Place the readings above the videos on each page
I’ve now started interleaving the readings and videos in a suggested order, rather than always having a video first, and readings afterwards.
But … see the previous post about being an active learner: you can find your own route through the material.
Videos sometime seem a little disjointed
Yes, that’s to be expected if you watch the videos passively; you will not get the most out of this course this way.
The course comprises videos, readings, blog posts, forums and lab exercises, plus of course the lectures. Part of your job as active learners is to integrate the information across these multiple modes of delivery.
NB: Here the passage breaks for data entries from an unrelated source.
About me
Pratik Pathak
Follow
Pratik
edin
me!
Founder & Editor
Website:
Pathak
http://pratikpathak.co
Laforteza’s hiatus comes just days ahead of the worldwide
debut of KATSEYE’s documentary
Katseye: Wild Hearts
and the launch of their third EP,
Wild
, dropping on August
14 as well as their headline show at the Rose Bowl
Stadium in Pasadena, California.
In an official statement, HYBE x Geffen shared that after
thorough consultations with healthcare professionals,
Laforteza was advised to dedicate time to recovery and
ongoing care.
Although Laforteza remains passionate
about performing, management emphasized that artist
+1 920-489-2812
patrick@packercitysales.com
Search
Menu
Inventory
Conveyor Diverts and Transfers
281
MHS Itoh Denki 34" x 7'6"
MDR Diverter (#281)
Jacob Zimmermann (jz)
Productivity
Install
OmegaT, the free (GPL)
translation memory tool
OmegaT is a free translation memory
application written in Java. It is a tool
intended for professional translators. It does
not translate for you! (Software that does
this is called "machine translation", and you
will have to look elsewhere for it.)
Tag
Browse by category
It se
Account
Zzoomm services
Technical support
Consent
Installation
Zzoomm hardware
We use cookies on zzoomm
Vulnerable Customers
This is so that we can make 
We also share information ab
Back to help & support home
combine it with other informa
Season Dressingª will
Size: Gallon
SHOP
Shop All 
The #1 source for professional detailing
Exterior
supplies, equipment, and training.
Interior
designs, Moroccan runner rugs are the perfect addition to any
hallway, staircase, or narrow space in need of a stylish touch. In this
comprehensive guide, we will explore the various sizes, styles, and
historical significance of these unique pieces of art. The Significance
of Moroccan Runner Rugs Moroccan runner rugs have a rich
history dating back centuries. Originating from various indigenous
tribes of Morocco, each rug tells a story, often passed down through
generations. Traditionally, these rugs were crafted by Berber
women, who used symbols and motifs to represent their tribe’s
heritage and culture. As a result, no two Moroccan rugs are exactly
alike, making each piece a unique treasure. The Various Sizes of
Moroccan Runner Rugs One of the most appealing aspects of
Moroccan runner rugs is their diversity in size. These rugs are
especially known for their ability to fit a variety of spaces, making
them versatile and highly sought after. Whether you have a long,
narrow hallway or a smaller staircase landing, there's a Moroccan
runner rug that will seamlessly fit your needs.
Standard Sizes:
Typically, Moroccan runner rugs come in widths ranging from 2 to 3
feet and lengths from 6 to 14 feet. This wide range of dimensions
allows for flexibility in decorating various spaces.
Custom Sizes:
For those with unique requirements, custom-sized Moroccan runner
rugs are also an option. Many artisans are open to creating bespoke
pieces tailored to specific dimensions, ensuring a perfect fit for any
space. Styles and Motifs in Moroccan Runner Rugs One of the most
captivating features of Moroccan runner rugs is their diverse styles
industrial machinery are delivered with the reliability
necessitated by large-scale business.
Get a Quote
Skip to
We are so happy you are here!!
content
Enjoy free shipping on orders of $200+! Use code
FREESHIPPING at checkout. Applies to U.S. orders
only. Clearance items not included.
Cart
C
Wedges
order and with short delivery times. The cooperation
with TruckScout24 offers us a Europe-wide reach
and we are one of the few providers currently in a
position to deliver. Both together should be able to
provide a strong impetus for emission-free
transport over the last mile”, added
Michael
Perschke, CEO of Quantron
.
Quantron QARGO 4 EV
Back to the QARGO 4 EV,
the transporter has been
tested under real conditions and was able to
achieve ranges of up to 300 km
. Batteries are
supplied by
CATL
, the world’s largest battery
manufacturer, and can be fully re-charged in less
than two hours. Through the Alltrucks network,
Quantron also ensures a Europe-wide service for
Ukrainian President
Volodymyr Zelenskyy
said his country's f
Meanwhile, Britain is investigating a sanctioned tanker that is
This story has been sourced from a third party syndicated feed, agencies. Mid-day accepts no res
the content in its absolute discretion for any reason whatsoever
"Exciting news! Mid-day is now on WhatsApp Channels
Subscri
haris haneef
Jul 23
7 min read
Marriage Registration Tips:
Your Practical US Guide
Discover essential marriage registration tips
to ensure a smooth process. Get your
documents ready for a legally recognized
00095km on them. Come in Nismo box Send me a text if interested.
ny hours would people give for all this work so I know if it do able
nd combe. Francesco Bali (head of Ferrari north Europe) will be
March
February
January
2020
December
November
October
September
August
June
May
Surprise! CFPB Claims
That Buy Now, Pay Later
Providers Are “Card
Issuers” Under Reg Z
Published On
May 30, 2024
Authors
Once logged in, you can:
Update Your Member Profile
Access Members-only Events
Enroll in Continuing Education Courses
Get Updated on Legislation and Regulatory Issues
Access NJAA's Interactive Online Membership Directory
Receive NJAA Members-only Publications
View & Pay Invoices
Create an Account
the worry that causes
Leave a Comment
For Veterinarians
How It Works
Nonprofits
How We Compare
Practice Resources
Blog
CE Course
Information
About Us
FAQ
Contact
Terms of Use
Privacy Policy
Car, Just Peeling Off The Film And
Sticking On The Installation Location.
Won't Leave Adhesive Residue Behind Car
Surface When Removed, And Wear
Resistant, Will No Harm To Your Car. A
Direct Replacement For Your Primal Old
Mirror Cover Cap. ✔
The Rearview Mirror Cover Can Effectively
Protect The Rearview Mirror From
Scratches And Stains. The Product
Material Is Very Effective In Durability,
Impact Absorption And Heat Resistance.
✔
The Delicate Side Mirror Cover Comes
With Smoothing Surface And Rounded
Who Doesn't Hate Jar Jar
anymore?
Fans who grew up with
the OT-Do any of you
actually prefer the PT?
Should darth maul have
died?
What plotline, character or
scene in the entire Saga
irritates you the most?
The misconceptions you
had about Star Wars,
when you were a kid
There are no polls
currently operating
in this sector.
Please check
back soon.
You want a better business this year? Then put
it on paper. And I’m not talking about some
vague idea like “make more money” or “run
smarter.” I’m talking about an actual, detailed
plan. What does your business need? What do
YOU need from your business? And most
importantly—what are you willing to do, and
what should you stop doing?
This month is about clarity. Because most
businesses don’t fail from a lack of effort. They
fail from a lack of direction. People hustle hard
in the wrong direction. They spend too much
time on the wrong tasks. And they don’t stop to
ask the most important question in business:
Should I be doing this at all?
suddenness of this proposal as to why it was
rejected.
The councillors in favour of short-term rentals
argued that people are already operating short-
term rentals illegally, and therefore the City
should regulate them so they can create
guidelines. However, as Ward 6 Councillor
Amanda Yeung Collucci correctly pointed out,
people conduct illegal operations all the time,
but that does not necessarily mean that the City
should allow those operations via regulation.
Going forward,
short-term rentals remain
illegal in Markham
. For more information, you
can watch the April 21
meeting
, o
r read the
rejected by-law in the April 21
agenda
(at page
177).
I am hoping that asking you to find some of the connections for yourself encourages this active behaviour, and ultimately you’ll arrive at a deeper understanding of the material.
The flipped approach makes learning more effective, and hopefully more engaging and fun, but it does rely on you putting in this little extra effort.
Ongoing feedback about this aspect of the course is particularly welcome.
I agree that some sequences of videos, which are currently created from edited recorded lectures, do have gaps and discontinuities. I may poll you later in the semester about whether custom-made videos (as in some blog posts) would be better.
Reading lists for each lecture
(in addition to the readings specified per topic / per video)
Done! Find them within each course.
Video speed control
Already answered on the forums.
PDF of the lecture slides
This is already done and was announced at the start of the course. You need to get them from Learn, because I don’t want to make them freely available on this site.
Glossary of technical terms
That’s a great idea, and I will implement it. I want to do it properly though, so it’s going to take some time.
In the meantime, simply post your requests for definitions in this forum topic and I will provide them “on demand”.
The lab tutor(s) just read out the instruction sheet
I have given them more training and they will no longer do this. In fact, they will assume you have already read the instruction sheet all the way through before coming to the lab session.
I don’t like TopHat questions
I’m afraid you are in a minority. In an instant poll, 76% of students wanted me to use TopHat.
I’ll continue using them, but only a few per lecture.